> [THINGS TO DO]:
- a) In the passage on Praeger's research, why does she say it is enough to find elements with particular properties when trying to identify certain types of symmetry groups? Answer in one to three sentences.
- b) Reproduce the part of the passage on Praeger's research starting with "Praeger was not" and going on through "of their discovery.".

> [PROVIDED TEXT]:

Praeger was not involved in the huge undertaking of completing the classification of these building blocks of symmetry but in the exciting consequences of their discovery.
“The main theme of my research has been to work out the consequences of knowing the finite simple groups in describing all sorts of possibilities like what kind of networks with certain properties can you get which are rather symmetrical or what kind of graphs or whatever,” she explains.
“They have no right to run that fast, you know, it’s just that they’re relying on an extremely deep piece of mathematics.”
The applications of her research – which spans decades and more than 400 journal publications – include public key cryptography which keeps your communication with your bank secure, for example. Another of her major contributions is the development of algorithms used in global mathematical computer systems.
“If you’re trying to identify certain types of symmetry groups, it’s enough to find elements with particular properties, and then you can use a deep theoretical classification to deduce what’s happening without doing lots of computation,” she explains.

> [INFORMATION SUPPLIED]:

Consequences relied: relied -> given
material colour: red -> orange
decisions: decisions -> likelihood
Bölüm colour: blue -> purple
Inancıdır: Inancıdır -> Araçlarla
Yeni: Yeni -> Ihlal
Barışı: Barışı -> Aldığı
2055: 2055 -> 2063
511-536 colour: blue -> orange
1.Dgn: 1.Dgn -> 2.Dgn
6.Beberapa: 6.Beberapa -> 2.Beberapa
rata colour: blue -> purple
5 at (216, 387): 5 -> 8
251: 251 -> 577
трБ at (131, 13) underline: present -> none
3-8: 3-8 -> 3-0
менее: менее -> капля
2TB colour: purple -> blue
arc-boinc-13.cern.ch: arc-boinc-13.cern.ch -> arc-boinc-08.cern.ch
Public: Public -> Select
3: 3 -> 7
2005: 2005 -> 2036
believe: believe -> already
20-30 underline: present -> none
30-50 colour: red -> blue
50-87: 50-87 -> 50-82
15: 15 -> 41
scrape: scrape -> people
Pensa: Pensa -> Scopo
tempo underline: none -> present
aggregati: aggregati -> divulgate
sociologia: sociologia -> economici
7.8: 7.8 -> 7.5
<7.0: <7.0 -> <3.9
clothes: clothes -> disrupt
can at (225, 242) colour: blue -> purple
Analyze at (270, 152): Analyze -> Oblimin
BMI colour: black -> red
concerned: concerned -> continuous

> [WRITTEN RESPONSES]:
- a) Once those elements are found, a deep theoretical classification can be used to deduce what is happening. That means the groups can be identified without doing lots of computation.

- b)
Praeger was not involved in the huge undertaking of completing the classification of these building blocks of symmetry but in the exciting consequences of their discovery.